— Given data —
■ ■ ■

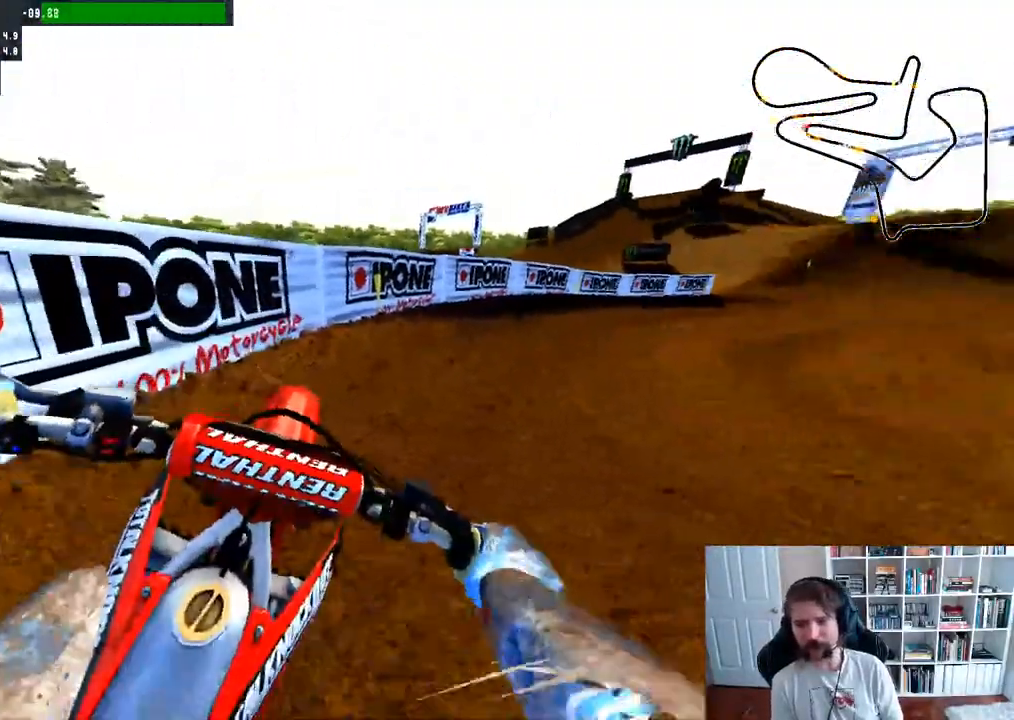
{"buttons": ["R2"], "left_stick": "right", "right_stick": "center", "events": [[367, "left_stick", "right"]]}
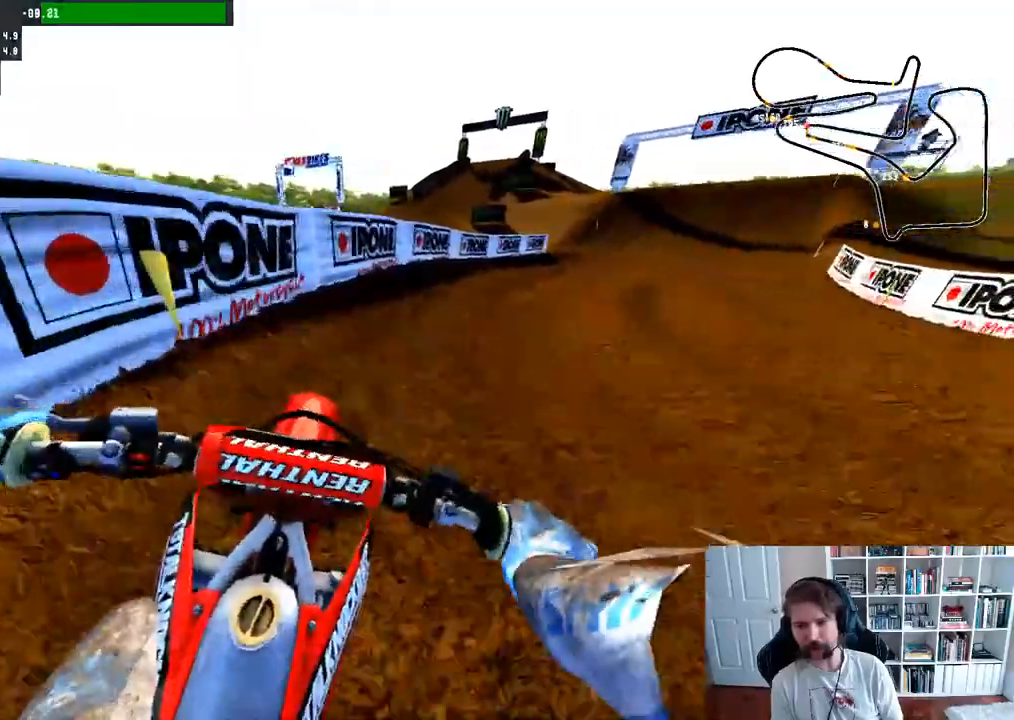
{"buttons": ["R2"], "left_stick": "center", "right_stick": "center", "events": [[133, "left_stick", "center"], [183, "B", "down"], [267, "left_stick", "right"], [317, "B", "up"], [483, "left_stick", "center"]]}
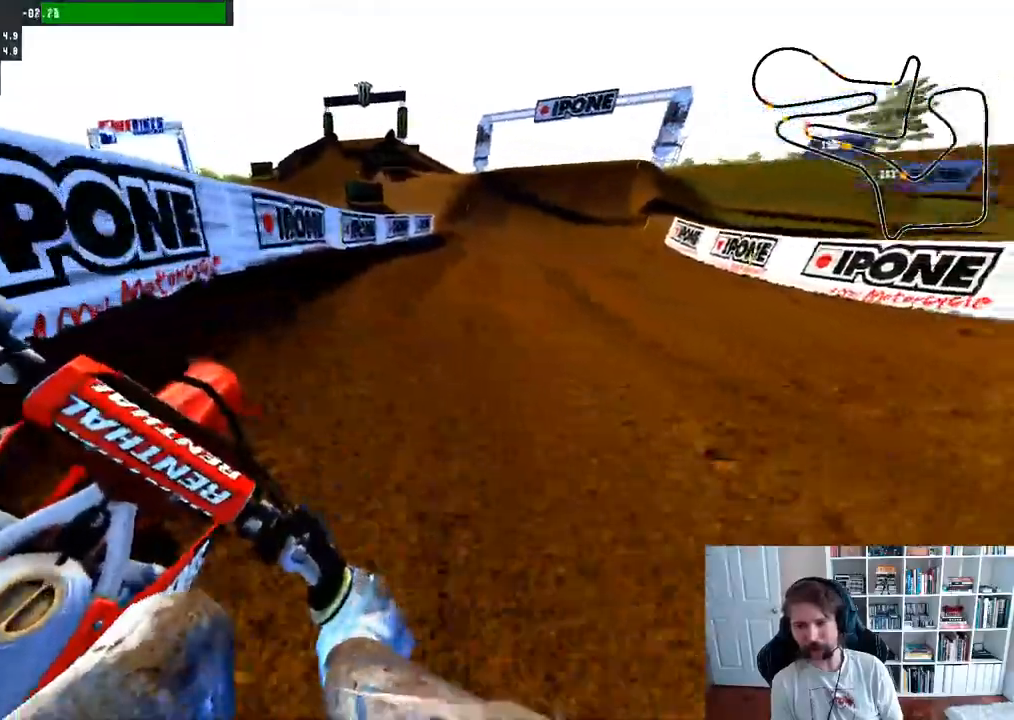
{"buttons": ["R2"], "left_stick": "center", "right_stick": "center", "events": []}
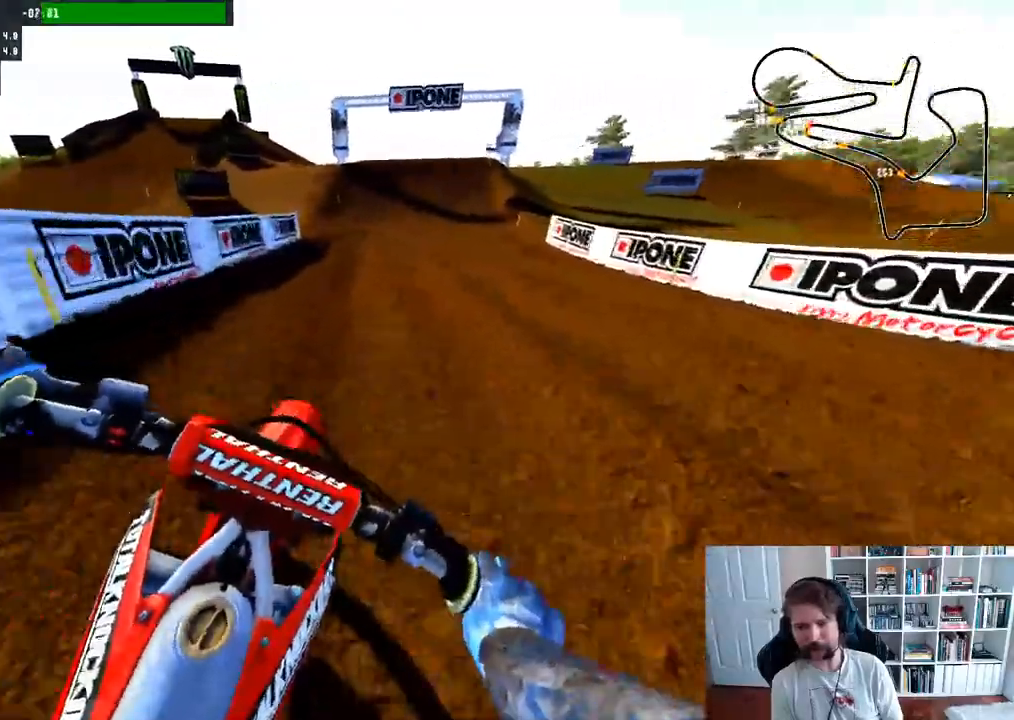
{"buttons": ["R2"], "left_stick": "center", "right_stick": "center", "events": [[217, "L1", "down"], [317, "L1", "up"]]}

■ ■ ■

Your copy should hold each line above exactly and no pictures at all.

— Problem solution —
{"buttons": ["R2"], "left_stick": "right", "right_stick": "center", "events": [[367, "left_stick", "right"]]}
{"buttons": ["R2"], "left_stick": "center", "right_stick": "center", "events": [[133, "left_stick", "center"], [183, "B", "down"], [267, "left_stick", "right"], [317, "B", "up"], [483, "left_stick", "center"]]}
{"buttons": ["R2"], "left_stick": "center", "right_stick": "center", "events": []}
{"buttons": ["R2"], "left_stick": "center", "right_stick": "center", "events": [[217, "L1", "down"], [317, "L1", "up"]]}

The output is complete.